Et l’Allemagne, qui est depuis le début la plus alignée sur la ligne dure prônée par les Etats-Unis, est de tous les pays européens celui qui le plus à perdre… avec la Finlande (qui partage beaucoup plus qu’une frontière avec la Russie).
Wifo évalue le manque à gagner allemand à près de 27 milliards d’euros, soit plus de 1% du PIB (ce qui compromet 500 000 emplois outre-Rhin).
La France n’est pas épargnée. Ses exportations vers la Russie ont chuté de plus d’un tiers (effondrement des achats de viande, fruits et légumes) selon les chiffres d’Eurostat et du FMI… Sans compter la chute de 27% du nombre des touristes russes à Paris, sur la Côte d’Azur cet été, ou dans les stations de sports d’hiver huppées.
Le PIB de la France pourrait ainsi se trouver amputé de 0,5% (avec 150 000 emplois perdus à la clé).

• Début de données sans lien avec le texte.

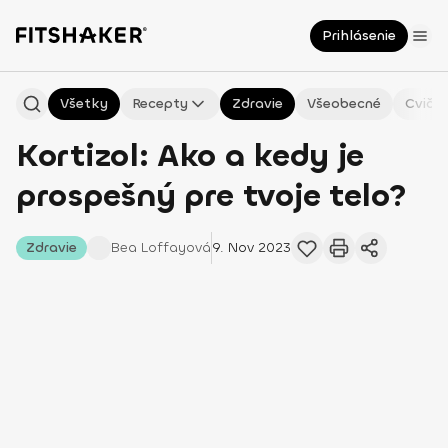
Prihlásenie
Všetky
Recepty
Zdravie
Všeobecné
Cvičen
Kortizol: Ako a kedy je
prospešný pre tvoje telo?
Zdravie
Bea
Loffayová
9. Nov 2023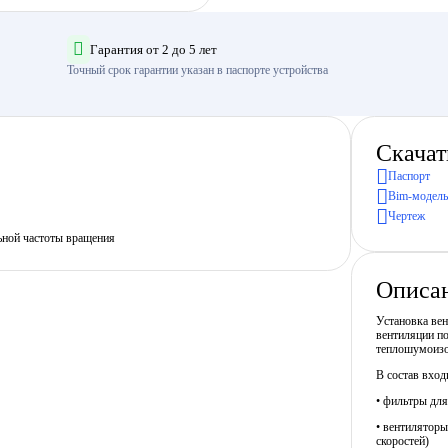
Гарантия от 2 до 5 лет
Точный срок гарантии указан в паспорте устройства
Скачат
Паспорт
Bim-модель
Чертеж
ьной частоты вращения
Описа
Установка ве
вентиляции п
теплошумоизо
В состав вход
• фильтры для
• вентилятор
скоростей)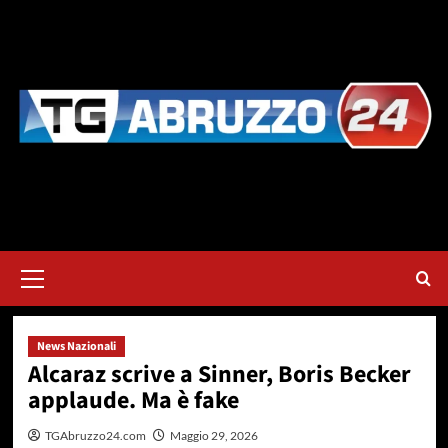
Vai
al
contenuto
Menu
principale
News Nazionali
Alcaraz scrive a Sinner, Boris Becker
applaude. Ma è fake
TGAbruzzo24.com
Maggio 29, 2026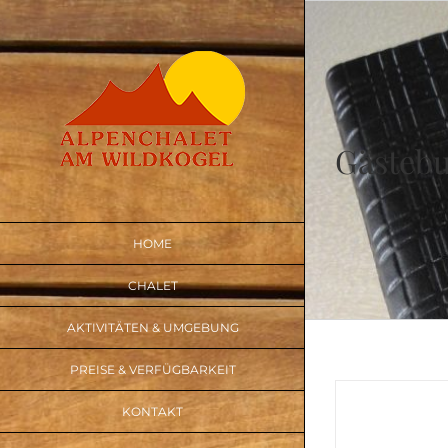
Skip
to
content
Gästeb
HOME
CHALET
AKTIVITÄTEN & UMGEBUNG
PREISE & VERFÜGBARKEIT
KONTAKT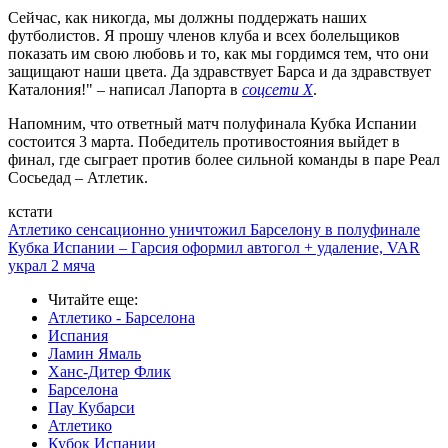
Сейчас, как никогда, мы должны поддержать наших
футболистов. Я прошу членов клуба и всех болельщиков
показать им свою любовь и то, как мы гордимся тем, что они
защищают наши цвета. Да здравствует Барса и да здравствует
Каталония!" – написал Лапорта в
соцсети X
.
Напомним, что ответный матч полуфинала Кубка Испании
состоится 3 марта. Победитель противостояния выйдет в
финал, где сыграет против более сильной команды в паре Реал
Сосьедад – Атлетик.
кстати
Атлетико сенсационно уничтожил Барселону в полуфинале
Кубка Испании – Гарсия оформил автогол + удаление, VAR
украл 2 мяча
Читайте еще
:
Атлетико - Барселона
Испания
Ламин Ямаль
Ханс-Дитер Флик
Барселона
Пау Кубарси
Атлетико
Кубок Испании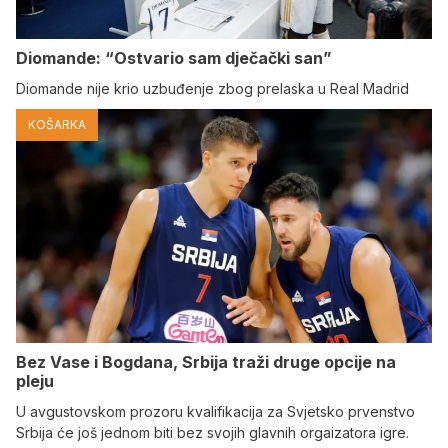
Diomande: “Ostvario sam dječački san”
Diomande nije krio uzbuđenje zbog prelaska u Real Madrid
KOŠARKA
Bez Vase i Bogdana, Srbija traži druge opcije na
pleju
U avgustovskom prozoru kvalifikacija za Svjetsko prvenstvo
Srbija će još jednom biti bez svojih glavnih orgaizatora igre.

Cela sans compter la situation de crise traversée par de nombreuses filières agricoles (avec des producteurs au bord de la crise de nerfs cet été), qui ont perdu pour longtemps encore un débouché majeur à l’export.
Alors la question est simple : est-ce la Chine qui menace le plus gravement la croissance de l’Europe… ou est-ce la déconfiture de l’économie russe et la désintégration du rouble ?
Allez… une seule préoccupation à la fois. Les vendeurs à découvert vous serviront ce plat indigeste à la sauce Orloff dès qu’ils auront finalisé la préparation de leur prochaine offensive à la baisse… ce qui ne saurait tarder : juste le temps de faire rebondir les indices de 4% ou 5% après le communiqué de la Fed.